Problem: Please print the entries below exactly, from the line with "További részletek" through the line with "Prishistorie", including both of those lines and leaving out all others.

Data:

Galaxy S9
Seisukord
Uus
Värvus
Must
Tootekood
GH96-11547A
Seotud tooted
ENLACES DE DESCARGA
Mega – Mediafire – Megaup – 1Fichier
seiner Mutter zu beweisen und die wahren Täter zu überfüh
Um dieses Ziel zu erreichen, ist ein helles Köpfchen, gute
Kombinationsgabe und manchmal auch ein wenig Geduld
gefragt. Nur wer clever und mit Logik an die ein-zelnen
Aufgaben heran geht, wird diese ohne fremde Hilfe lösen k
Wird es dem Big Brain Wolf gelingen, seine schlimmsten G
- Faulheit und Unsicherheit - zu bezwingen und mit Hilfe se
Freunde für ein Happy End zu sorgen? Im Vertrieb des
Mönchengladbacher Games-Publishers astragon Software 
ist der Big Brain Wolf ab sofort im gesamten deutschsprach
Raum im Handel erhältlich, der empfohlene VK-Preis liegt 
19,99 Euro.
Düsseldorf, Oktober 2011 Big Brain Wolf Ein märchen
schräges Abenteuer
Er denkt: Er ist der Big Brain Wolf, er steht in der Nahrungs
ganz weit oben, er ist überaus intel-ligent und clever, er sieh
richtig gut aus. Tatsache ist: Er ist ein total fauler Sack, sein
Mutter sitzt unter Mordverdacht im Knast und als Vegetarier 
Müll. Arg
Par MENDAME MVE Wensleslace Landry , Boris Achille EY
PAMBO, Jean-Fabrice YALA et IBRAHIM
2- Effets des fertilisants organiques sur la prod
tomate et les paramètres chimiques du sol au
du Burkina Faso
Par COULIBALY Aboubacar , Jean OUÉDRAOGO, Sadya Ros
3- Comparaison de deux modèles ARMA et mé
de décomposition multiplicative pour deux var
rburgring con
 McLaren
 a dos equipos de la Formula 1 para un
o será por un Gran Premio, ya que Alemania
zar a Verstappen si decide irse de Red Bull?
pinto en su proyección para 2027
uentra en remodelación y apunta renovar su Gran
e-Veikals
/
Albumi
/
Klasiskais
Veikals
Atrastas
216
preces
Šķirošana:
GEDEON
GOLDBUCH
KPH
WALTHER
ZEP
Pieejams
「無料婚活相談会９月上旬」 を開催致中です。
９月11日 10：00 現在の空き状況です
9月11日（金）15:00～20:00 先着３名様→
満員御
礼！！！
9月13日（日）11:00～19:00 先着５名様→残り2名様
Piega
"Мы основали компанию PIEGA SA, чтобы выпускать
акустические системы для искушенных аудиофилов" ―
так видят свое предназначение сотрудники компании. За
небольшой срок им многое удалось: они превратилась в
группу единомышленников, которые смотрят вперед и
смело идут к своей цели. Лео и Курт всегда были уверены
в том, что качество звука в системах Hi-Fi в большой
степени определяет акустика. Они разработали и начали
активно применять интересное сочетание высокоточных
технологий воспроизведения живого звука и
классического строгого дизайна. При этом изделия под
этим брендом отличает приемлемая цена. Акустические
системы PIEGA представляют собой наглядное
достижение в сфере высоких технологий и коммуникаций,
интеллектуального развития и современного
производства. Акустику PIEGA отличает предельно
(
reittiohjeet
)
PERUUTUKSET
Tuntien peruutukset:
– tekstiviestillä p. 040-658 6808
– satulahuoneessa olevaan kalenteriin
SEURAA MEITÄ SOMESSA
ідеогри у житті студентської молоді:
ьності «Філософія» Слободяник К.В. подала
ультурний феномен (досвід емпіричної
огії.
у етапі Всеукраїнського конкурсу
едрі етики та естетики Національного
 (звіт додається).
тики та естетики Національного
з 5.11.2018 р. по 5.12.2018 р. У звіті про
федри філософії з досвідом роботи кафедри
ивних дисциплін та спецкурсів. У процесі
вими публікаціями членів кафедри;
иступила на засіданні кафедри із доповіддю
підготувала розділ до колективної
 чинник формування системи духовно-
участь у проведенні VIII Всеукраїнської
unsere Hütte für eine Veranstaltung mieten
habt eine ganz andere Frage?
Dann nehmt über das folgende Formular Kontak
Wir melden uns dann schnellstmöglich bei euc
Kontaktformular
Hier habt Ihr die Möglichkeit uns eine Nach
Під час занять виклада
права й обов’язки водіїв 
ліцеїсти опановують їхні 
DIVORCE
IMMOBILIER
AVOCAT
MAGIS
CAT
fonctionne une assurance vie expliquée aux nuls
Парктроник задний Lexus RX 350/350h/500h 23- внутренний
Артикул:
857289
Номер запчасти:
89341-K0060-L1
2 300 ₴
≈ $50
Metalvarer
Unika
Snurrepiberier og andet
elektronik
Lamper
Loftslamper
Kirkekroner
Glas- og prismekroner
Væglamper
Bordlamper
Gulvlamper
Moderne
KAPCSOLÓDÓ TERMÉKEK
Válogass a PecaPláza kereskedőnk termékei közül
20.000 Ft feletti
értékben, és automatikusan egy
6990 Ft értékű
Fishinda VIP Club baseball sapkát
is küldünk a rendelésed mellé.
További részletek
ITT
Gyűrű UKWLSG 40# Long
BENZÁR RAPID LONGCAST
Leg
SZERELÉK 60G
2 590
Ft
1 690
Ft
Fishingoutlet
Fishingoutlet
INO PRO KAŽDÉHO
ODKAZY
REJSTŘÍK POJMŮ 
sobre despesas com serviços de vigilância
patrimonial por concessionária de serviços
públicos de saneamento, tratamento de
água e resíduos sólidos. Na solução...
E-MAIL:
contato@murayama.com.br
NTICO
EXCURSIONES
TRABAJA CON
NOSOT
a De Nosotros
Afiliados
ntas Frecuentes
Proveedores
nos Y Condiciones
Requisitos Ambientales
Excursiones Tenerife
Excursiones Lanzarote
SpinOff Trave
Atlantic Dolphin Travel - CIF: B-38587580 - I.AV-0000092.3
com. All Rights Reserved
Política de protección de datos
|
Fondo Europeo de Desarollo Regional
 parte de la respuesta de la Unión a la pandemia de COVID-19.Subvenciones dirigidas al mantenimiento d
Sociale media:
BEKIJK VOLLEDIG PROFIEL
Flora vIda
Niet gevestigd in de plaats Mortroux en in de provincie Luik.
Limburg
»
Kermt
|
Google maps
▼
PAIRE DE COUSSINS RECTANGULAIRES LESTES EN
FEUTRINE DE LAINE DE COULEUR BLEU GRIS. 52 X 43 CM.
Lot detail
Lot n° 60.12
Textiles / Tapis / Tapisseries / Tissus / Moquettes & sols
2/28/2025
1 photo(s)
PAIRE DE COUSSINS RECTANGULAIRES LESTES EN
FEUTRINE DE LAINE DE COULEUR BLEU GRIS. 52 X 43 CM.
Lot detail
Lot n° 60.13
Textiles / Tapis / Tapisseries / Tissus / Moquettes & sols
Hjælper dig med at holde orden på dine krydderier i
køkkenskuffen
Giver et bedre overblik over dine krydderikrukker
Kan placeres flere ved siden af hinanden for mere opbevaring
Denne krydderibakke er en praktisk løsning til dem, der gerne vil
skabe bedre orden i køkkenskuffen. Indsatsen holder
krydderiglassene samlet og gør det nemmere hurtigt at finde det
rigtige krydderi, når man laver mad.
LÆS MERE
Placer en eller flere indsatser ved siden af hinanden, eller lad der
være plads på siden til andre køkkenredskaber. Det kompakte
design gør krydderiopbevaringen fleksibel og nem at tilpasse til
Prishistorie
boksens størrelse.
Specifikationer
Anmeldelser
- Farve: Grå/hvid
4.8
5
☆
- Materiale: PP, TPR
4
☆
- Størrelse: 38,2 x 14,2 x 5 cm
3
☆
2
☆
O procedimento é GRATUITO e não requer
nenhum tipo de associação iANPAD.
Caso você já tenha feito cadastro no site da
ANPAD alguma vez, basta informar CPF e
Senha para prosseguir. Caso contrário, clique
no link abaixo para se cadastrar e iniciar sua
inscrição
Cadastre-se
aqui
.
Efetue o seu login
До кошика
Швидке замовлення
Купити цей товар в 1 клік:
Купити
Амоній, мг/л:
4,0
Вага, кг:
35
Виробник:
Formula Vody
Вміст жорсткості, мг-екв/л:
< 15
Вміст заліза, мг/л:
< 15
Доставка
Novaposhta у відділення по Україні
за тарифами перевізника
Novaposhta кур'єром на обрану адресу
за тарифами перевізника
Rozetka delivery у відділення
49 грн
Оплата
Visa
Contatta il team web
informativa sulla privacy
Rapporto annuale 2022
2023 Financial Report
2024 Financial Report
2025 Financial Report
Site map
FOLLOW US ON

Response area:
További részletek
ITT
Gyűrű UKWLSG 40# Long
BENZÁR RAPID LONGCAST
Leg
SZERELÉK 60G
2 590
Ft
1 690
Ft
Fishingoutlet
Fishingoutlet
INO PRO KAŽDÉHO
ODKAZY
REJSTŘÍK POJMŮ 
sobre despesas com serviços de vigilância
patrimonial por concessionária de serviços
públicos de saneamento, tratamento de
água e resíduos sólidos. Na solução...
E-MAIL:
contato@murayama.com.br
NTICO
EXCURSIONES
TRABAJA CON
NOSOT
a De Nosotros
Afiliados
ntas Frecuentes
Proveedores
nos Y Condiciones
Requisitos Ambientales
Excursiones Tenerife
Excursiones Lanzarote
SpinOff Trave
Atlantic Dolphin Travel - CIF: B-38587580 - I.AV-0000092.3
com. All Rights Reserved
Política de protección de datos
|
Fondo Europeo de Desarollo Regional
 parte de la respuesta de la Unión a la pandemia de COVID-19.Subvenciones dirigidas al mantenimiento d
Sociale media:
BEKIJK VOLLEDIG PROFIEL
Flora vIda
Niet gevestigd in de plaats Mortroux en in de provincie Luik.
Limburg
»
Kermt
|
Google maps
▼
PAIRE DE COUSSINS RECTANGULAIRES LESTES EN
FEUTRINE DE LAINE DE COULEUR BLEU GRIS. 52 X 43 CM.
Lot detail
Lot n° 60.12
Textiles / Tapis / Tapisseries / Tissus / Moquettes & sols
2/28/2025
1 photo(s)
PAIRE DE COUSSINS RECTANGULAIRES LESTES EN
FEUTRINE DE LAINE DE COULEUR BLEU GRIS. 52 X 43 CM.
Lot detail
Lot n° 60.13
Textiles / Tapis / Tapisseries / Tissus / Moquettes & sols
Hjælper dig med at holde orden på dine krydderier i
køkkenskuffen
Giver et bedre overblik over dine krydderikrukker
Kan placeres flere ved siden af hinanden for mere opbevaring
Denne krydderibakke er en praktisk løsning til dem, der gerne vil
skabe bedre orden i køkkenskuffen. Indsatsen holder
krydderiglassene samlet og gør det nemmere hurtigt at finde det
rigtige krydderi, når man laver mad.
LÆS MERE
Placer en eller flere indsatser ved siden af hinanden, eller lad der
være plads på siden til andre køkkenredskaber. Det kompakte
design gør krydderiopbevaringen fleksibel og nem at tilpasse til
Prishistorie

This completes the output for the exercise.